Pouco mais de um ano volvido sobre a edição de Mitra, em 2017, os PAUS lançam-se a nova aventura. Em formato duplo: não só regressam ao estúdio para a concepção do seu quarto álbum quanto retornam ao Lux, em Lisboa, para mais uma série dos concertos Só Desta Vez, onde apresentam as suas canções com “olhares” alheios, de músicos convidados, que se juntam aos quatro elementos no palco. Ao fazerem-no, os PAUS não só saem da sua zona de conforto quanto acabam por encarar a sua assinatura de outra forma. Por exemplo, “quando fizemos [o concerto] com os sopros [de João Cabrita]: já começo a imaginar sopros, que é uma coisa que, à partida, não imaginaria nos PAUS, mas, como tivemos esse contacto, já imaginaria… Com os sintetizadores: é óbvio que já temos sintetizadores mas a abordagem do [Francisco] Ferreira [de Capitão Fausto] é diferente (ainda que o Ferreira também seja muito rítmico)”, analisa Hélio. “Quando tocas com músicos diferentes consegues sempre apanhar influências porque vês interpretações de outras formas, coisas que não farias – tudo isso, antes de gravarmos um álbum, é fixe porque começas a pensar na música de forma diferente. Até te obriga a pensar em sair do teu estilo de abordagem musical”, conclui Fábio.

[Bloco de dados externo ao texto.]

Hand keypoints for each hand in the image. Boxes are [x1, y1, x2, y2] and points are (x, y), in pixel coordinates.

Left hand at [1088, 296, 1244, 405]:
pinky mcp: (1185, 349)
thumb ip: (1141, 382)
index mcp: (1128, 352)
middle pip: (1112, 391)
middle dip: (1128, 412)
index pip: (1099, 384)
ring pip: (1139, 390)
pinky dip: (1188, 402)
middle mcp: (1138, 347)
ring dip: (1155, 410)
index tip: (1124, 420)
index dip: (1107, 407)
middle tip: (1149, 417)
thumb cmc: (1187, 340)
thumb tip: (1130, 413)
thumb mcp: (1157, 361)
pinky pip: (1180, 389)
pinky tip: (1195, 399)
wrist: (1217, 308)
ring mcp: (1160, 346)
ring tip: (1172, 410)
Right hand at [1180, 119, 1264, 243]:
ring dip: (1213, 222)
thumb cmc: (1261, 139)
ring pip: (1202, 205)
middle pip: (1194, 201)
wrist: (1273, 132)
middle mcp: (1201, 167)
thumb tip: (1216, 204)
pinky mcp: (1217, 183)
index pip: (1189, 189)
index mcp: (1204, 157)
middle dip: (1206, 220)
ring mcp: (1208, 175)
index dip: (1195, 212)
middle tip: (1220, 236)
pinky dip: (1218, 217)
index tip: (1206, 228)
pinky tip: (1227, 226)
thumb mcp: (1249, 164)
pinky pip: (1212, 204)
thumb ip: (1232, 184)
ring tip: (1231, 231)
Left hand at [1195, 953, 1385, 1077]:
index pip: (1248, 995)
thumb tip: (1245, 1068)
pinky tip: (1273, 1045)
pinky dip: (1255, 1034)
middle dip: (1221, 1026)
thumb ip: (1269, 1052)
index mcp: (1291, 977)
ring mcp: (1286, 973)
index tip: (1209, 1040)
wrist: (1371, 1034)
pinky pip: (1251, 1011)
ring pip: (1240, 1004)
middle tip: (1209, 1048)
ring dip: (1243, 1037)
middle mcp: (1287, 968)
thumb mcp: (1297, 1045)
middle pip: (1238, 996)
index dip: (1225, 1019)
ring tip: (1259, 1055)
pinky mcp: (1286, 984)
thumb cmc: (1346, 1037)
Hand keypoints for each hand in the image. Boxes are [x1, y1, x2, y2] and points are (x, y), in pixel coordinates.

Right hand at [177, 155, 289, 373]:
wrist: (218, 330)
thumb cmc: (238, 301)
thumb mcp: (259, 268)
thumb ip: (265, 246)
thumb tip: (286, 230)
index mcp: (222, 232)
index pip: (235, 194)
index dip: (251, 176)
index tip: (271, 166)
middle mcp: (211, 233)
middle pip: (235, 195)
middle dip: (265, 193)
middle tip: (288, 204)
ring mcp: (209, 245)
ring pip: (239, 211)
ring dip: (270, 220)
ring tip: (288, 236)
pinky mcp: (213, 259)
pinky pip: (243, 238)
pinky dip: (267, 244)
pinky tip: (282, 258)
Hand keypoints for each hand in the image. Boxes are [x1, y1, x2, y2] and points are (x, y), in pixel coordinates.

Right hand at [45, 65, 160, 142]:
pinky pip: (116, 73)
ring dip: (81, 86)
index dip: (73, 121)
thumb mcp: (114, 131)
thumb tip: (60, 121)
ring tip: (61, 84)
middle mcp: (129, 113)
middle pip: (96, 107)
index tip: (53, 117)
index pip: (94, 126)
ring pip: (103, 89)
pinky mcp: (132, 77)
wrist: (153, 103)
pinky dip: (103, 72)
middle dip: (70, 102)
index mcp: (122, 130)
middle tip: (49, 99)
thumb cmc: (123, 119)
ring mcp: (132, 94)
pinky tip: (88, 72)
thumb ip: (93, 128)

“Vamos para o que vier”, anunciavam, alto e bom som, no primeiro longa-duração. Quase uma década depois, a demonstração de intenções não parece ter mudado uma vírgula. Entre risos, Hélio anui: “Ainda é. Como nunca sabemos o que é, não podemos estar preparados. “‘bora e logo vemos””. “Sinceramente, estamos um bocado despreocupados com isso porque acho que já fizemos o que tínhamos a fazer para as pessoas perceberem que vamos fazer o que nos apetece. O pessoal foi para majors e continuámos a fazer o que nos apetecia, fomos independentes e continuámos a fazer o que nos apetecia – portanto, vai ser assim. Agora, o que é que nos apetece no próximo álbum? Não sei. Os álbuns são bastante instáveis – percebes que são PAUS mas o Clarão é completamente freak, é difícil de ouvir, o Mitra é mais canção… O PAUS é o início de PAUS, nem sabes bem se aquilo vai para o ácido ou se vai para o ritmo. Este aqui não faço ideia – vai ser outra cena qualquer”, desbrava Fábio. “Nunca sabemos para onde vão as canções”, atira Hélio, em jeito de conclusão. “No álbum passado, sabia que me apetecia ouvir coisas com mais estrutura de canção e mais voz – estava a apetecer-me. Neste momento, apetece-me fazer cenas muito espaciais ou completamente freaks – mas, se calhar, aos outros não”, completa Fábio. Espere-se, no entanto, uma sonoridade diferente: pelo menos, a julgar pelo carrinho de compras de Hélio. “Apetece-me tocar com muito metal, metal tipo pratos esquisitos. Já me fui abastecer de pratos estranhos: tens que mudar o set, lá está, porque se torna aborrecido. Toquei muito, em muitos discos, com uma tarola, um timbalão, um crash e um prato de choque – agora, fui buscar mais umas coisas”. O futuro dos PAUS… aos PAUS pertence.

Ana Ventura Ana Teresa Ventura trabalhou na Blitz durante dez anos e hoje podemos vê-la tanto em festivais de verão cobertos pela SIC, como na sua rubrica, M de Música do programa Mais Mulher, na SIC Mulher.